Цыганчонок все тянулся и перебирал руками у меня на животе, словно хотел каким-то образом по мне взобраться.
— Скажи, сколько?
Я сказал и не успел еще опустить руку, как он вцепился в запястье:
— А подари часы?
— Часы ему! — Все как будто удивлялся Иван Яковлевич. — А по шее?
— А что у тебя в этом кармане, покажи? — не отставал цыганчонок. — А что вот в этом?
Все они были черные как галчата, и только один светлоголовый и сероглазый. Этот робко протянул измазанную ладошку и без всякой надежды попросил:
— Дай что-нибудь?
И такой он был тихий и вроде задумчивый, такой на остальных непохожий, что мне отчего-то сделалось жаль его и невольно припомнились слышанные в детстве рассказы об украденных цыганами детях... Как знать!
Иван Яковлевич в это время одного за другим брал за плечо, поворачивал к себе, озабоченно разглядывал:
— Ты, Колька?.. Или Петька? А где Васька? Вот он вроде Васька! — И обернулся, подмигнул мне. — Самый серьезный... Слышь, Васька? Тут вам ничего не обломится, ты лучше дуй в контору, найди там тетю Феню, скажи: тетя Феня, покажи, где стол у дядьки Ваньки? Она покажет, ты возьми там кулек, от тут, в правом ящике... И мне принесешь, ты понял?
Цыганчат сдуло ветром, побежали наперегонки.
— Он оно как! — сказал Иван Яковлевич, когда мы вышли из-за угла. — Уже и бричку подкатил к сходцам.

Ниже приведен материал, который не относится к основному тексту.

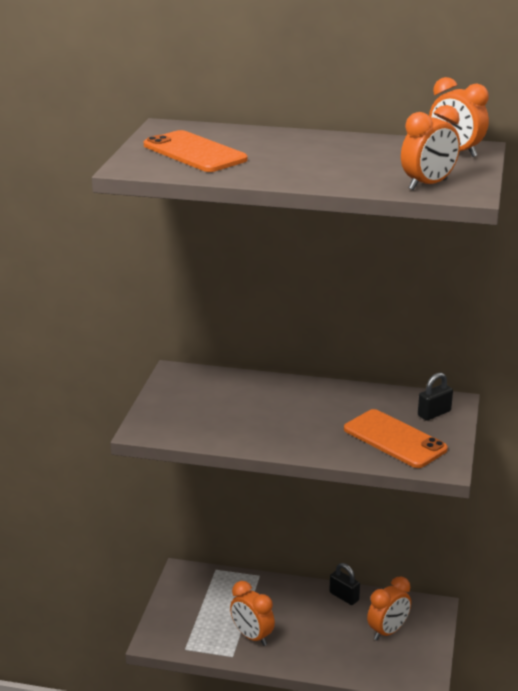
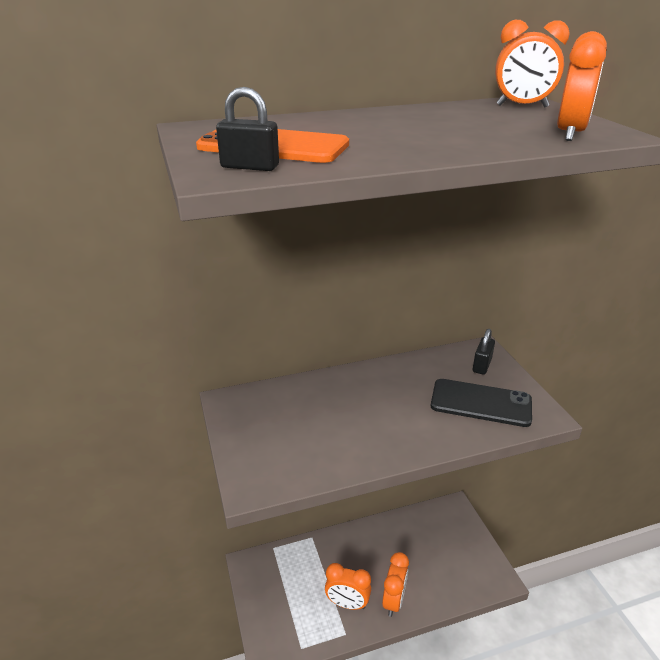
camera: 30 degrees left, 5 degrees up
black padlock [329,563,360,605] -> black padlock moved to [216,87,279,171]
orange phone [344,409,448,468] -> black phone [431,379,532,427]
orange clock [367,576,411,640] -> orange clock moved to [382,552,409,617]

Приткнувшись задком к крыльцу, около дома стояла пустая одноконная телега, а подальше, в глубине сада, виднелся почти добела выцветший шатер, и над ним еле заметно подрагивал светлый дымок. Иван Яковлевич одобрил:
— Кочегарит! — И уже особенным голосом, каким, считается, подобает разговаривать с цыганами, еще издалека крикнул: — Можно к этой хате? Хозяин дома? Здоров, Мишка!
Плотный, лобастый цыган, с толстыми, хорошо ухоженными усами на чисто бритом лице ответил, старательно выговаривая каждый слог:
— Здравствуй, Яковлевич! Заходи, гостем будешь. — Потом неторопливо и с достоинством кивнул мне: — День добрый, присаживайтесь.
Мы устроились на низеньких чурбачках, стали смотреть в горно, где поверх раскаленных углей лежали синеватые, начинающие краснеть мелкие поковки.
Цыган сидел скрестив ноги, левой рукой продолжал покачивать мехи, и они негромко похрипывали, захлебывались в конце, фукали, всякий раз угли вспыхивали и отвечали им легким гудом. Предплечье правой лежало у кузнеца на колене, крупная, со вздутыми жилами кисть висела свободно, и смуглые пальцы были подогнуты, словно не отошли еще от долгой работы.